O olho que pouco vê (o de Samuele, mas também o olhar ocidental que Rosi quer fazer vermelhor) não consegue enxergar o olho que chora. Uma lágrima salgada misturada com o sangue da sobrevivência, tal como o fogo invadiu o mar nessa velha canção siciliana que dá título ao filme e que um dos animadores da rádio local passa. Esta narra um episódio de bombardeamento de um barco italiano durante a segunda guerra mundial. Agora o fogo permanece no mar com esses corpos exaustos, desidratados, uns vivos outros mortos, que chegam aos montes e que ou são protegidos do frio em cobertores prateados ou, já mortos, são ensacados.
Refira-se ainda um outro plano, já perto do final em que Rosi filma o convés de um barco de refugiados, cheio de lixo, cobertores, garrafas de água vazias e pessoas amontoadas. Um quadro de natureza morta que é de facto composta de seres humanos mortos. Subsiste aqui a dúvida: qual partido toma Rosi? O da composição do plano ou a presença da sua câmara (apenas com o próprio Rosi à câmara e outra pessoa no som) naquele cenário flutuante de inferno? Pela prosa de uma tentativa de redenção pelas suas imagens e pelo cinema, ou uma poética assente na miséria humana? Estas oposições não podem deixar de pôr-se na carreira de um cineasta cujo tema predilecto tem sido a margem e seus habitantes, margens essas que progressivamente agora lhe conquistam um lugar no centro do cinema contemporâneo de prestígio.

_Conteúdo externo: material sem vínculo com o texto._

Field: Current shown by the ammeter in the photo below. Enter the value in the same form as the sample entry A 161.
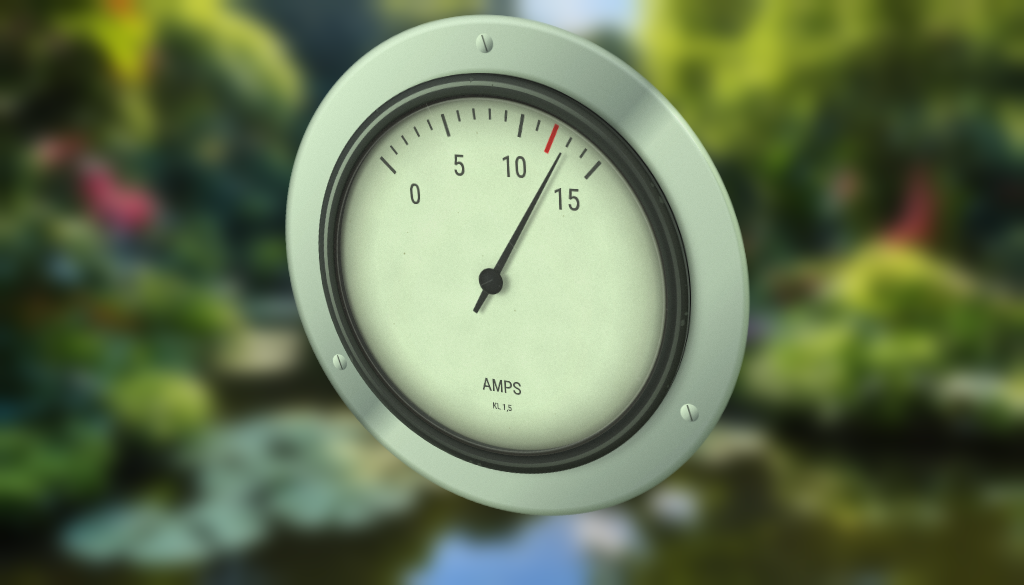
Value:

Sobre essa dualidade, olhe-se para o Urso de Ouro deste ano, pesando os pratos da balança: se é verdade que há qualquer coisa de carnívoro em premiar o que quer que seja depois de vermos estas imagens, também é certo que esta promoção de Rosi talvez seja um preço justo a pagar pela realidade para que, de facto, mais consciências despertem o olhar para a tragédia que Fuocoammare quer dar a ver.